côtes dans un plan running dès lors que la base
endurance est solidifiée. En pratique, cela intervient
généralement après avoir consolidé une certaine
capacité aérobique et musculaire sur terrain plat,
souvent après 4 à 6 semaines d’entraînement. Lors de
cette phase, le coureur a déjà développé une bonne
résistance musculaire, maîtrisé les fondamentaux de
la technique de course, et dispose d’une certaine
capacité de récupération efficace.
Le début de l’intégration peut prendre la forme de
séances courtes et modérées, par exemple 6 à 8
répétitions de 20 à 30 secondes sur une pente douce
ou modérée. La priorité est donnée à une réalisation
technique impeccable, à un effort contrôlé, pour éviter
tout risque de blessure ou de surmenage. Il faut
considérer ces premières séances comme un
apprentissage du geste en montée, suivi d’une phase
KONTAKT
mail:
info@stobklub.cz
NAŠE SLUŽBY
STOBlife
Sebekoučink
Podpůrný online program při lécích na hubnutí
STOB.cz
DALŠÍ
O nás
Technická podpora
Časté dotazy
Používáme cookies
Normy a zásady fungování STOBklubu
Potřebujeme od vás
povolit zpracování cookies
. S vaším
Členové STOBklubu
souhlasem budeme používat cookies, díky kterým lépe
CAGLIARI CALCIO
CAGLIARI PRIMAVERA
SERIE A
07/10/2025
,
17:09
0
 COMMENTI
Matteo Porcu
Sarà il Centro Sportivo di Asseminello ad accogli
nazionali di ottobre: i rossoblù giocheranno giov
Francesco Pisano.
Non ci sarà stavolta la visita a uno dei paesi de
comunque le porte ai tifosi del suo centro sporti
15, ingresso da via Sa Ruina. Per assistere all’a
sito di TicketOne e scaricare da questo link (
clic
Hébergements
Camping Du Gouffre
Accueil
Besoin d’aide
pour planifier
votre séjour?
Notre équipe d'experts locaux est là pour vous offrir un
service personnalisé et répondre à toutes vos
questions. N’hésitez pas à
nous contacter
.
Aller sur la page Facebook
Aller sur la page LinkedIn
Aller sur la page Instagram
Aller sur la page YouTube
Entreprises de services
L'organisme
◆ ◆ ◆
*The problem*. Go through the data above and copy each line that holds the word "page".

*Result below*.
Aller sur la page Facebook
Aller sur la page LinkedIn
Aller sur la page Instagram
Aller sur la page YouTube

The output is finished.